With upward trending EBITDA, a lender might advance 30% to 50% against enterprise value. If EBITDA is trending down, the advance rate might be 10% to 20%. Some lenders reason, “I’m okay if I have 6X equity cushion underneath me.” Others do not. Brignola explains, “Downward trending EBITDA businesses are not necessarily a pass for us. If the decline is top line driven, we are likely to be less interested in the business irrespective of an equity cushion. In fact, a substantial equity cushion has minimal influence on our lending decision.”
Graber cautions, “Enterprise value can be a shaky concept if it’s based on the last equity raise — that’s like steering the boat by looking at its wake.”

SaaS Makes Revenues Sticky

Enterprise value can be strongly influenced by intellectual property. But, “the mere presence of patents or copyrights does not indicate value in liquidation of intellectual property,” says Karthik Vasudevan, who manages Tiger Group’s Corporate Valuation Services Division. “Frequently, tech-focused asset-based lenders are lending on recurring revenue assets such as software as a service (SaaS). SaaS can have the feature of high switching costs for an end user, making revenues ‘sticky,’ and hence creating value in the software and associated contracts. The collateral value of intellectual property will factor into enterprise value, so IP lenders are usually covered if the entity is sold as a going concern in a robust bidding situation.”

In today’s market, sponsors are buying strong software companies for up to 16X EBITDA or 2.8X recurring revenue. ABL players will lend up to 3.5X EBITDA, which will typically be within the A/R collateral pool. This will be followed by second lien lenders for an additional 3.5X EBITDA. Some ABL players will underwrite the entire first and second lien amount, then syndicate the second lien position to a credit fund or a BDC. “Lenders may finance companies with revenues as low as $10 million but need the borrower to be generating positive EBITDA and have under 35% debt in the post capitalized structure,” Vasudevan says.

Leonard adds, “Senior secured lenders will underwrite to the strength of a company’s recurring revenue stream, which provides financing capacity for software companies regardless of their near-term EBITDA profile. As a result, software financings can take on a very traditional, leveraged lending construct (i.e. up to 4.5X first lien, 7.5X second lien for the right deal), or a more recurring-revenue style loan that leverages a company up to ~2X LTM recurring revenue with an initial covenant package tied to recurring revenue and liquidity.”

Larger technology deals typically have complicated capital structures. Often, the debt advisor will size the first lien tranche to the borrower’s eligible collateral to achieve the lowest cost of the capital structure. In this way, the asset-based loan facilitates the optimum capital structure for the borrower.

The secured lending landscape has evolved dramatically over the past four decades.

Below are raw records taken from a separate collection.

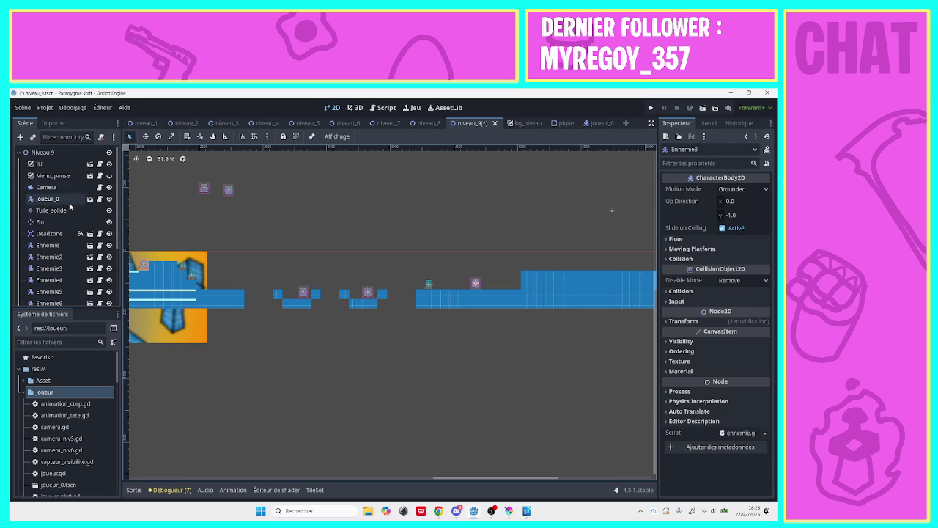
- On Tuile_solide, erase a tile from the right-hand block and bring the floor start into view
click(51, 209)
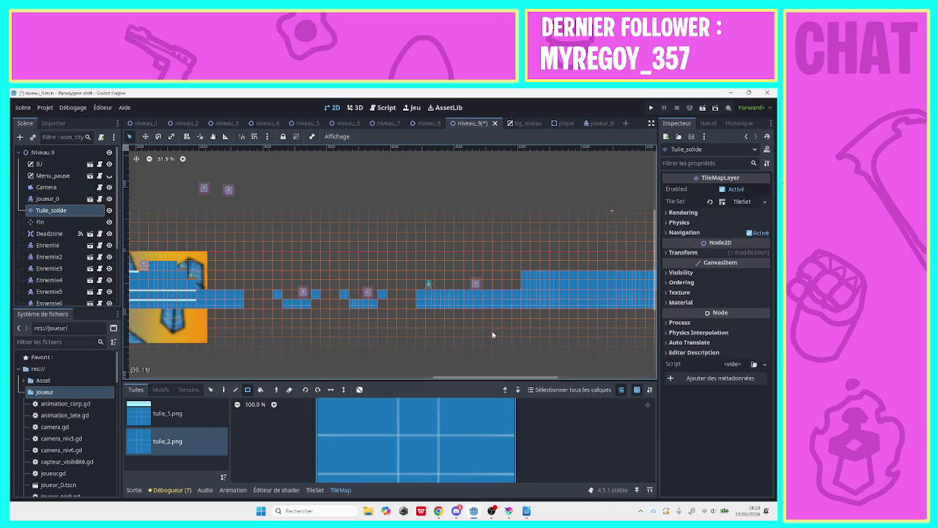
right_click(526, 271)
drag(498, 377, 594, 379)
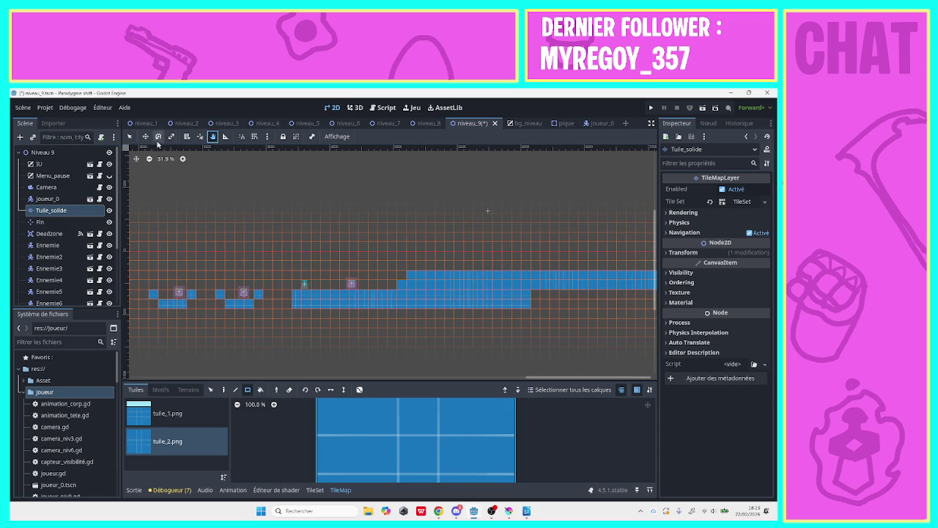
scroll(294, 227, down, 4)
drag(294, 228, 154, 212)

In the 1970s, many secured lenders saw themselves as lenders of last resort. They wanted to be the sole source of funding for the borrower. They didn’t want their collateral to be complicated by other lenders. That meant providing a modicum of term debt if the fixed assets appraised well. Today, most secured lenders welcome other participants in the capital structure, particularly in technology deals.

Adding more marketplace color, Leonard concludes, “Private equity activity is robust in this space, and as the market continues to become more competitive, PEGs are competing for smaller deals — making both the lower middle market and core middle market very competitive.”

Graber from Hodgson Russ sums up the marketplace, “Ten years ago, two West Coast lenders were the pioneers in the technology lending sector. Today, the marketplace is intensely competitive, with credit funds and BDOs offering more aggressive structures and pricing every day.”

In 1975, the unemployment rate in Massachusetts was more than 12%. By the time Silicon Valley launched the third stage of the computer revolution in the early 1990s, unemployment in Massachusetts had plummeted to 3%. The Massachusetts Miracle revived Boston, successfully fueling much of the famous redevelopment of Boston’s waterfront, including Faneuil Hall and Quincy Market.